RECORDS TO USE START

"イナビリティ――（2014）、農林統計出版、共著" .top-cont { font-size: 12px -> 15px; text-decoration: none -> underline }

RECORDS TO USE END
RECORDS TO USE START

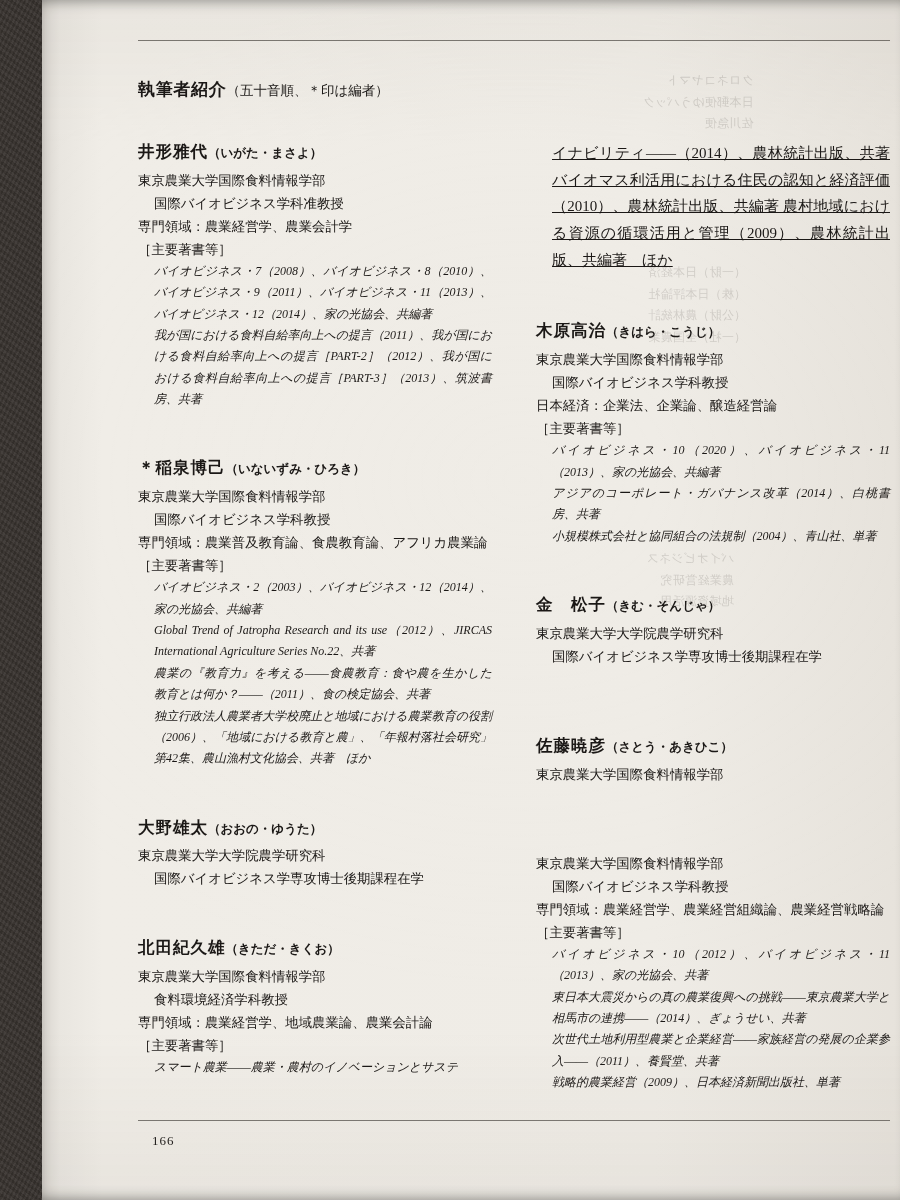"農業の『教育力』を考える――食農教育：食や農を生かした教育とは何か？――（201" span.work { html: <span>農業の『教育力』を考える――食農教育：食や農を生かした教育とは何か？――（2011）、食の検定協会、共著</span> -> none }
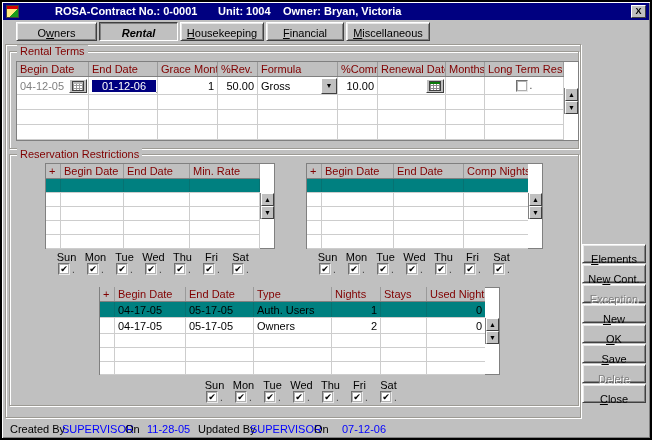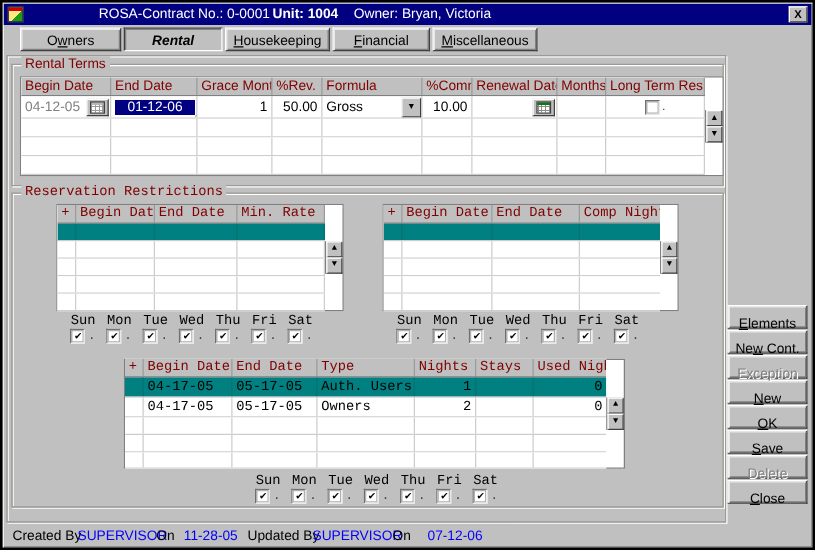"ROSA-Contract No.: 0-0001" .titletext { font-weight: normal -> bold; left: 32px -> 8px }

RECORDS TO USE END
RECORDS TO USE START

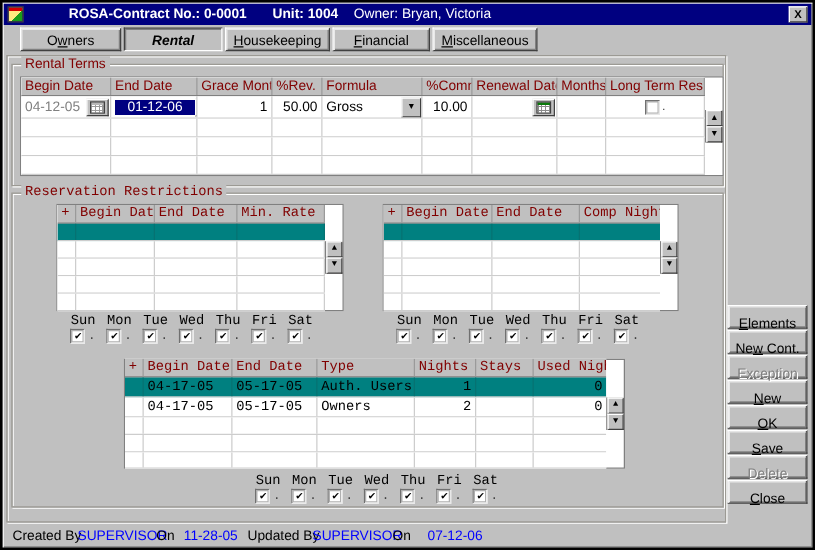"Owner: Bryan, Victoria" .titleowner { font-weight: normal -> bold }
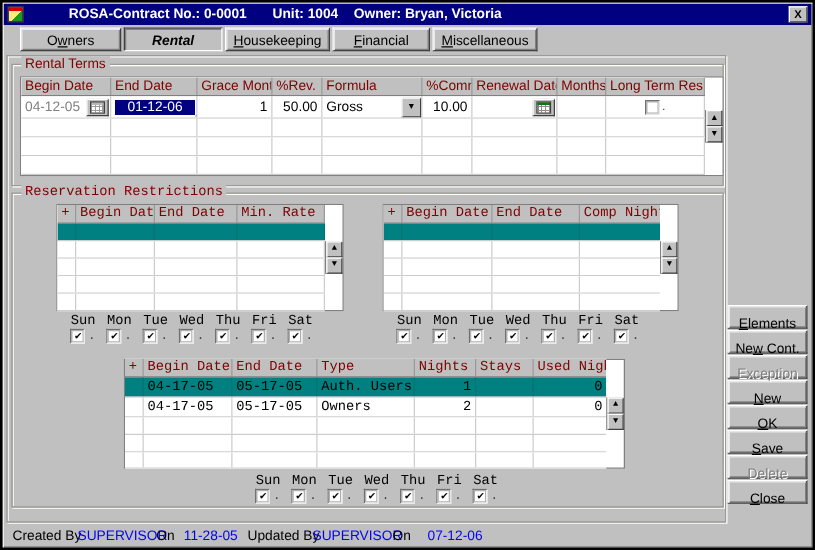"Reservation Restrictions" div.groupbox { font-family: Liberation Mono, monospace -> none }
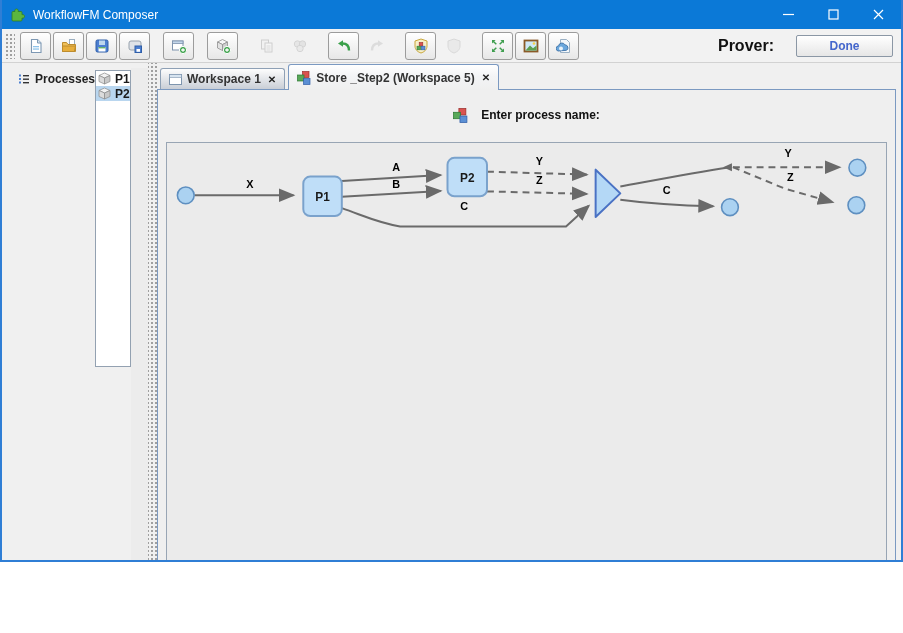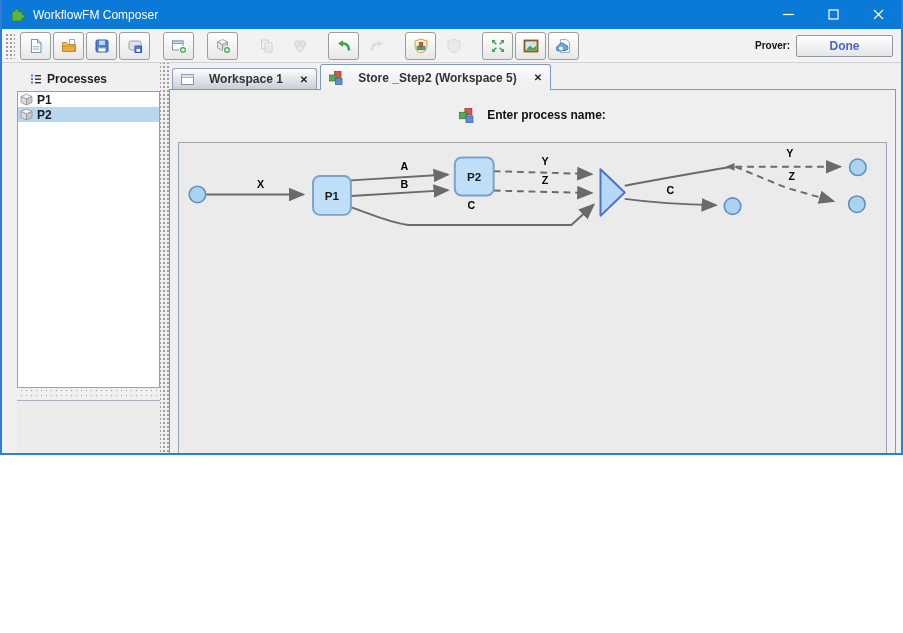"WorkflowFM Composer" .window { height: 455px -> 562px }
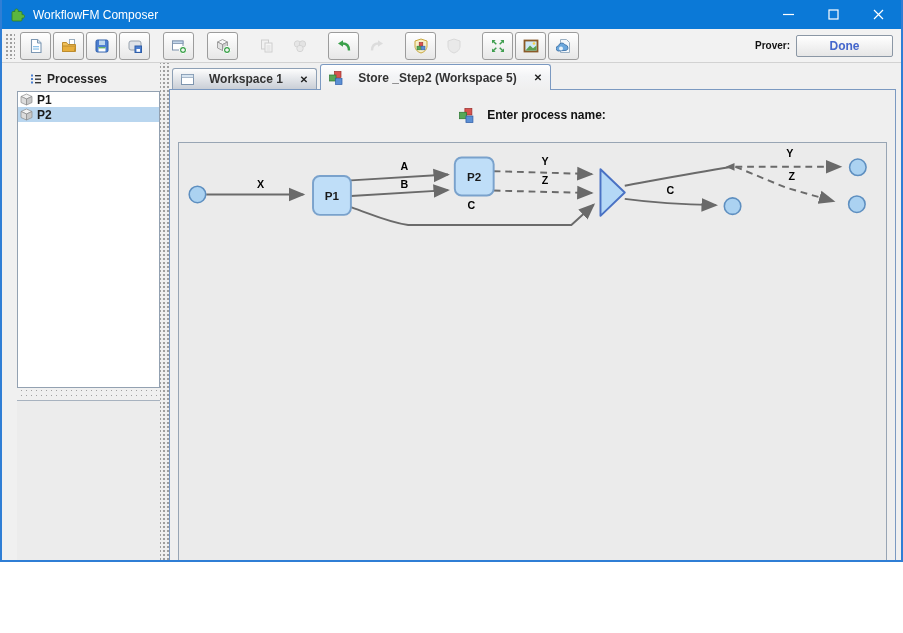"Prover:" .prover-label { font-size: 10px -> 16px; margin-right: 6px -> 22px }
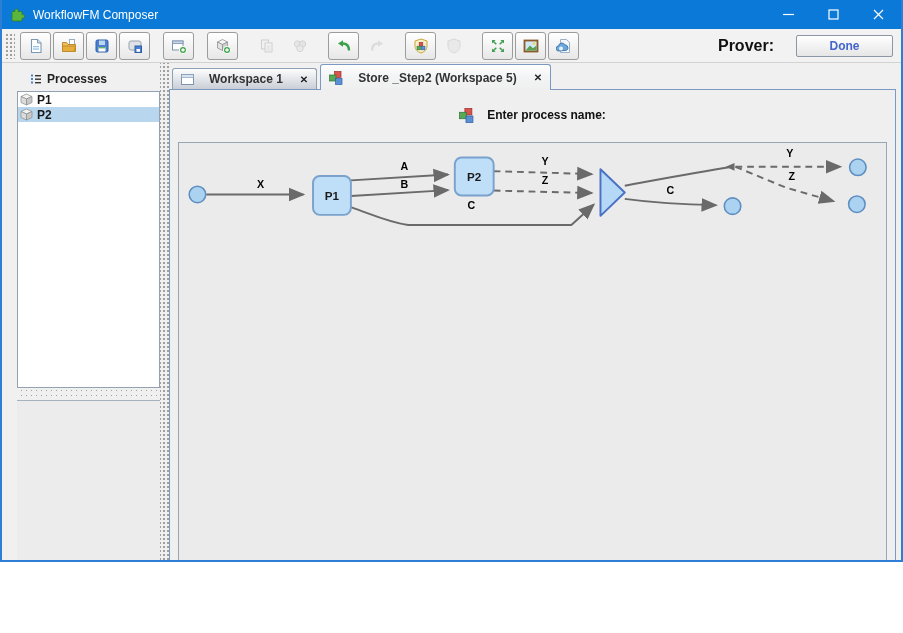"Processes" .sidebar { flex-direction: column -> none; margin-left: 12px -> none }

RECORDS TO USE END

TASK ITEM:
Above are records; repeat only the lines from the line with "font-size: 10px ->" through the line with "flex-direction: column ->", and leave pictures out.

ANSWER TO THIS TASK:
"Prover:" .prover-label { font-size: 10px -> 16px; margin-right: 6px -> 22px }
"Processes" .sidebar { flex-direction: column -> none; margin-left: 12px -> none }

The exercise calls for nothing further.